━━━━━ Provided information ━━━━━
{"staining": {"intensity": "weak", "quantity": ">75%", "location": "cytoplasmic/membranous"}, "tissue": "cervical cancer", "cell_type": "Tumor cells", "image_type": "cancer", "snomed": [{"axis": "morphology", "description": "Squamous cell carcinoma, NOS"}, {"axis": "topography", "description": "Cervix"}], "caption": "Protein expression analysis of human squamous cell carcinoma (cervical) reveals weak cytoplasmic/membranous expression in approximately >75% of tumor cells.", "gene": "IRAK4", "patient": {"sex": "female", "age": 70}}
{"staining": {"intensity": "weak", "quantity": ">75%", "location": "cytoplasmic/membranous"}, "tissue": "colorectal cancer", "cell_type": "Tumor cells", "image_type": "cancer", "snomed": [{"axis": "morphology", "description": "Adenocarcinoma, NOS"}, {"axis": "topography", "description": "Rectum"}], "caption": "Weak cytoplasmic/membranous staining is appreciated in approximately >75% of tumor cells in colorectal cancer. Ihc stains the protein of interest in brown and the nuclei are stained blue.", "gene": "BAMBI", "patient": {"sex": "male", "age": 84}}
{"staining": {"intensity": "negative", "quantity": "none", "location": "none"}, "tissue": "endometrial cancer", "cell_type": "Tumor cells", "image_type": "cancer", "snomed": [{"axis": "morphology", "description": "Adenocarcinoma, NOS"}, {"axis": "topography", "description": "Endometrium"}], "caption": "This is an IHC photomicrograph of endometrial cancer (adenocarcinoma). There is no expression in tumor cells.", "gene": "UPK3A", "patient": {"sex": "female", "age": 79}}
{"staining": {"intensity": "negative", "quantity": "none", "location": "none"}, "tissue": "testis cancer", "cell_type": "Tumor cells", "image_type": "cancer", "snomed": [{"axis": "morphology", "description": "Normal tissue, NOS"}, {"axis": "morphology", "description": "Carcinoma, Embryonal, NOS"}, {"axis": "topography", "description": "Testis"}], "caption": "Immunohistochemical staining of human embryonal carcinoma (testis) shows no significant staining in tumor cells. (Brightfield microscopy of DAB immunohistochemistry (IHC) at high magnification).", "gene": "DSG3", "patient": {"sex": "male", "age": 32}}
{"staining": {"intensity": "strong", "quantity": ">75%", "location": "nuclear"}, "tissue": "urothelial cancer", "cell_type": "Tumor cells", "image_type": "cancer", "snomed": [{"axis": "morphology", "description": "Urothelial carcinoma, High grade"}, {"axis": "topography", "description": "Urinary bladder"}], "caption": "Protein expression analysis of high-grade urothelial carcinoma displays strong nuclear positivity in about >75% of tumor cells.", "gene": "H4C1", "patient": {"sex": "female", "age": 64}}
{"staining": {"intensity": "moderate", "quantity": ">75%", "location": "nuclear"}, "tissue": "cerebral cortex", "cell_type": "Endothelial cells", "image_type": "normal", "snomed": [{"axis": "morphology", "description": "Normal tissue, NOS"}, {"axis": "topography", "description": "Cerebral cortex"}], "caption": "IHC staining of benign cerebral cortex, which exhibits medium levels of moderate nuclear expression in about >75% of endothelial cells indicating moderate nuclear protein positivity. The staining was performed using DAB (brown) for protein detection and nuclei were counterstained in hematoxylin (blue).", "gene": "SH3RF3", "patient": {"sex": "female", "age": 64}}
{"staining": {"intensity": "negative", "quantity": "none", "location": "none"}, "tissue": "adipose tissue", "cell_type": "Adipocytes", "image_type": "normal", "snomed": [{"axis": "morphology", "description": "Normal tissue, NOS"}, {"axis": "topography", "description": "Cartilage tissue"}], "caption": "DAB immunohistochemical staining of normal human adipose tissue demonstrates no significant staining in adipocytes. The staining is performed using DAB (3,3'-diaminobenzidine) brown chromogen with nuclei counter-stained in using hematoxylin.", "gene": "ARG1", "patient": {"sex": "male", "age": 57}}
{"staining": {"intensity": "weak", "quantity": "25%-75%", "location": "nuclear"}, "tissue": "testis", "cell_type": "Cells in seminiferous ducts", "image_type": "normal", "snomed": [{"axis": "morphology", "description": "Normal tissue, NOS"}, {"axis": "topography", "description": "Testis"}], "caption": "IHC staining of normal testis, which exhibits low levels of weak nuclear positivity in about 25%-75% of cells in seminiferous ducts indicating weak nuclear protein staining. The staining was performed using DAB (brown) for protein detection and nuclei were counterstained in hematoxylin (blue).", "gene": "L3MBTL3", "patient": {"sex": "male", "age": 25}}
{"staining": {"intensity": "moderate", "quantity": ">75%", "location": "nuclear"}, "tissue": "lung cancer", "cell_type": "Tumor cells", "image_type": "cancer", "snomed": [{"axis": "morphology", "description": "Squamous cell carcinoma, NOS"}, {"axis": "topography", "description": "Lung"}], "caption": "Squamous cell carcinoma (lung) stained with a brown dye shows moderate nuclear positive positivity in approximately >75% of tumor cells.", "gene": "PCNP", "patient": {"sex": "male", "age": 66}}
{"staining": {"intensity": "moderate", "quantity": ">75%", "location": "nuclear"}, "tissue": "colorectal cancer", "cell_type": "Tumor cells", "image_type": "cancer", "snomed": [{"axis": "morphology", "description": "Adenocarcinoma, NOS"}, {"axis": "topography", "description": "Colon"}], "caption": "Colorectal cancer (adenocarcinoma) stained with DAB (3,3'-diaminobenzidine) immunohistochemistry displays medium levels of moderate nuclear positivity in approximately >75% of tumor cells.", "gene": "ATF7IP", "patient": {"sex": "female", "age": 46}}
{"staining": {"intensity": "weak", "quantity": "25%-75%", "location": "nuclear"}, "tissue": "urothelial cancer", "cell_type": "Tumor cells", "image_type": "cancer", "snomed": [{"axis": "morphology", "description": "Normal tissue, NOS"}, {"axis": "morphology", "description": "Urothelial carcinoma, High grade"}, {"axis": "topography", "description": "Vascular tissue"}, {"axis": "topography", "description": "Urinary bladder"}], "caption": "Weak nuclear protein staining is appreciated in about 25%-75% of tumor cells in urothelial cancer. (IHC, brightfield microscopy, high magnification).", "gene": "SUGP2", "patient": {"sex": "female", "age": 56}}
━━━━━
Exercise details =>
What are the lines, exactly as written above, from the line with "analysis of high-grade" to the line with "of normal human", both included? Output only those.

Answer section =>
{"staining": {"intensity": "strong", "quantity": ">75%", "location": "nuclear"}, "tissue": "urothelial cancer", "cell_type": "Tumor cells", "image_type": "cancer", "snomed": [{"axis": "morphology", "description": "Urothelial carcinoma, High grade"}, {"axis": "topography", "description": "Urinary bladder"}], "caption": "Protein expression analysis of high-grade urothelial carcinoma displays strong nuclear positivity in about >75% of tumor cells.", "gene": "H4C1", "patient": {"sex": "female", "age": 64}}
{"staining": {"intensity": "moderate", "quantity": ">75%", "location": "nuclear"}, "tissue": "cerebral cortex", "cell_type": "Endothelial cells", "image_type": "normal", "snomed": [{"axis": "morphology", "description": "Normal tissue, NOS"}, {"axis": "topography", "description": "Cerebral cortex"}], "caption": "IHC staining of benign cerebral cortex, which exhibits medium levels of moderate nuclear expression in about >75% of endothelial cells indicating moderate nuclear protein positivity. The staining was performed using DAB (brown) for protein detection and nuclei were counterstained in hematoxylin (blue).", "gene": "SH3RF3", "patient": {"sex": "female", "age": 64}}
{"staining": {"intensity": "negative", "quantity": "none", "location": "none"}, "tissue": "adipose tissue", "cell_type": "Adipocytes", "image_type": "normal", "snomed": [{"axis": "morphology", "description": "Normal tissue, NOS"}, {"axis": "topography", "description": "Cartilage tissue"}], "caption": "DAB immunohistochemical staining of normal human adipose tissue demonstrates no significant staining in adipocytes. The staining is performed using DAB (3,3'-diaminobenzidine) brown chromogen with nuclei counter-stained in using hematoxylin.", "gene": "ARG1", "patient": {"sex": "male", "age": 57}}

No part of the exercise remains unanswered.